**Task:**
Take the line holding "konkurencją" as the first line of the answer and the last line of the listing as its end; retype everything between exactly.

**Data for this exercise:**
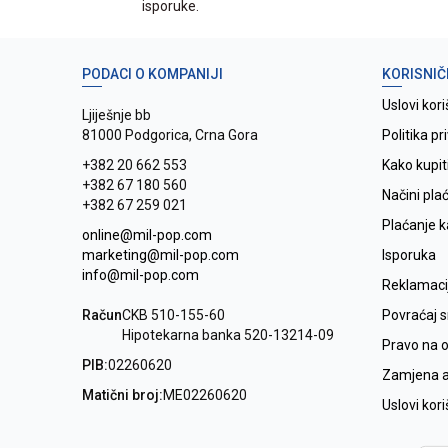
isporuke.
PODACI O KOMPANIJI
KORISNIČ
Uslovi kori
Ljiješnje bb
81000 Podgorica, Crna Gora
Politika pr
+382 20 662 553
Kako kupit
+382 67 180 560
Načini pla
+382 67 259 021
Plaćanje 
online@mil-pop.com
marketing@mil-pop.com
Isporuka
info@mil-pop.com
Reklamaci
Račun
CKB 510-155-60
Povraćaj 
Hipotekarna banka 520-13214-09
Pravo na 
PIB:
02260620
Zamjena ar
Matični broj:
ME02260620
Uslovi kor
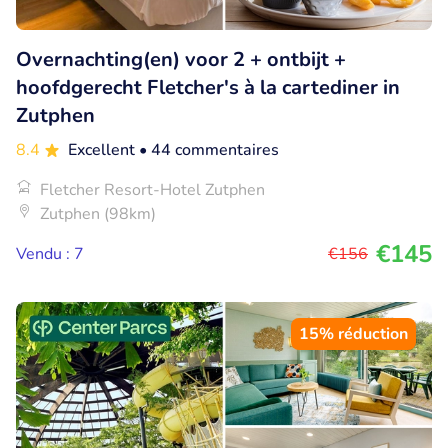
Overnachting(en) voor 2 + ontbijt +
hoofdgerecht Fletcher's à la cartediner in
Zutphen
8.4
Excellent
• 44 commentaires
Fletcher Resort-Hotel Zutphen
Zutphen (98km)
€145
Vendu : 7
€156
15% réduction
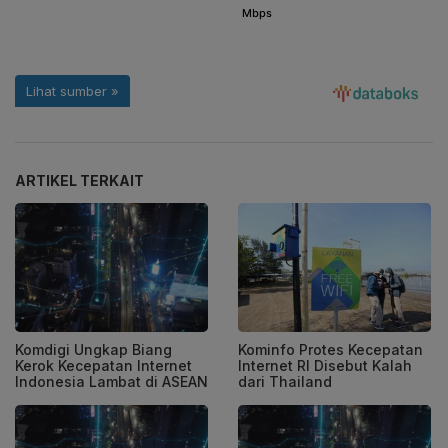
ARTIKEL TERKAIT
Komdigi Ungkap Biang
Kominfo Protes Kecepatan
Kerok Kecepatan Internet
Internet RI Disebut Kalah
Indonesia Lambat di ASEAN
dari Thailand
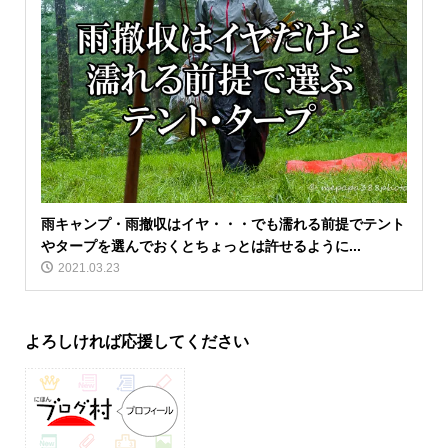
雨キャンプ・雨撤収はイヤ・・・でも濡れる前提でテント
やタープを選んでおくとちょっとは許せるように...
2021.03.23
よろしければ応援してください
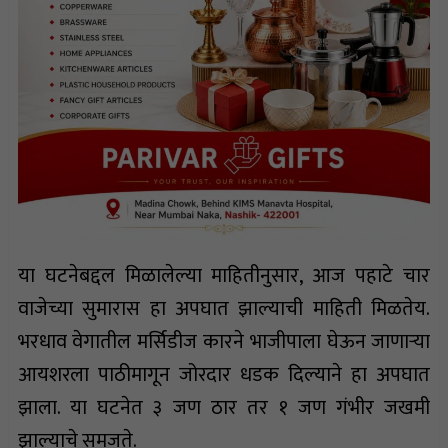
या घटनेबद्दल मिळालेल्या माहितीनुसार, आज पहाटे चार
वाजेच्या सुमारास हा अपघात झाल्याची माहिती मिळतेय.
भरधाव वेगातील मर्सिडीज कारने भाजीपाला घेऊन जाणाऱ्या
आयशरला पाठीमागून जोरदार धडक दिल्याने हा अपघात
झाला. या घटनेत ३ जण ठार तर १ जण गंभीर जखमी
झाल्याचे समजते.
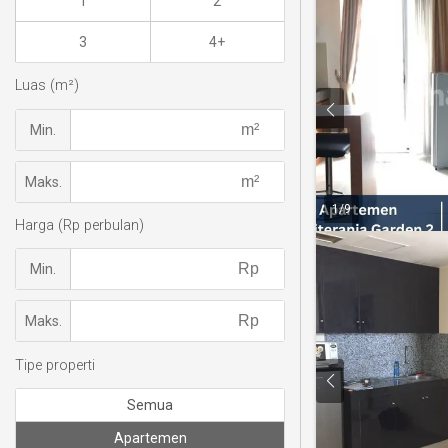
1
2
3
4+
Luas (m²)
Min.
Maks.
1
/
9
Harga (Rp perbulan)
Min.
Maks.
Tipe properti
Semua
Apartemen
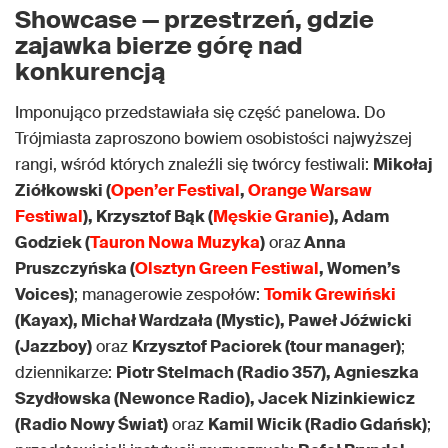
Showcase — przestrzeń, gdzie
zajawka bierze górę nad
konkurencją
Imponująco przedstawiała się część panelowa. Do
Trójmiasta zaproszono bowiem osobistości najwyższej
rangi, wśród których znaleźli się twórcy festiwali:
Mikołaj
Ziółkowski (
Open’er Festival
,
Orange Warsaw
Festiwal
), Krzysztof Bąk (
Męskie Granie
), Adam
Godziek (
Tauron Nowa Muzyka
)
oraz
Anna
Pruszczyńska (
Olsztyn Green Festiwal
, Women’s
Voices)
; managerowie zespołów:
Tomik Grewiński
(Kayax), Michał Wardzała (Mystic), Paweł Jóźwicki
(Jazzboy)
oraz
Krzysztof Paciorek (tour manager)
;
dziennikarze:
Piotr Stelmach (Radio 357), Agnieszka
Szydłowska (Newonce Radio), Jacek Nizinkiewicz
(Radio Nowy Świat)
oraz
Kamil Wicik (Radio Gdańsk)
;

**Exercise response:**
konkurencją
Imponująco przedstawiała się część panelowa. Do
Trójmiasta zaproszono bowiem osobistości najwyższej
rangi, wśród których znaleźli się twórcy festiwali:
Mikołaj
Ziółkowski (
Open’er Festival
,
Orange Warsaw
Festiwal
), Krzysztof Bąk (
Męskie Granie
), Adam
Godziek (
Tauron Nowa Muzyka
)
oraz
Anna
Pruszczyńska (
Olsztyn Green Festiwal
, Women’s
Voices)
; managerowie zespołów:
Tomik Grewiński
(Kayax), Michał Wardzała (Mystic), Paweł Jóźwicki
(Jazzboy)
oraz
Krzysztof Paciorek (tour manager)
;
dziennikarze:
Piotr Stelmach (Radio 357), Agnieszka
Szydłowska (Newonce Radio), Jacek Nizinkiewicz
(Radio Nowy Świat)
oraz
Kamil Wicik (Radio Gdańsk)
;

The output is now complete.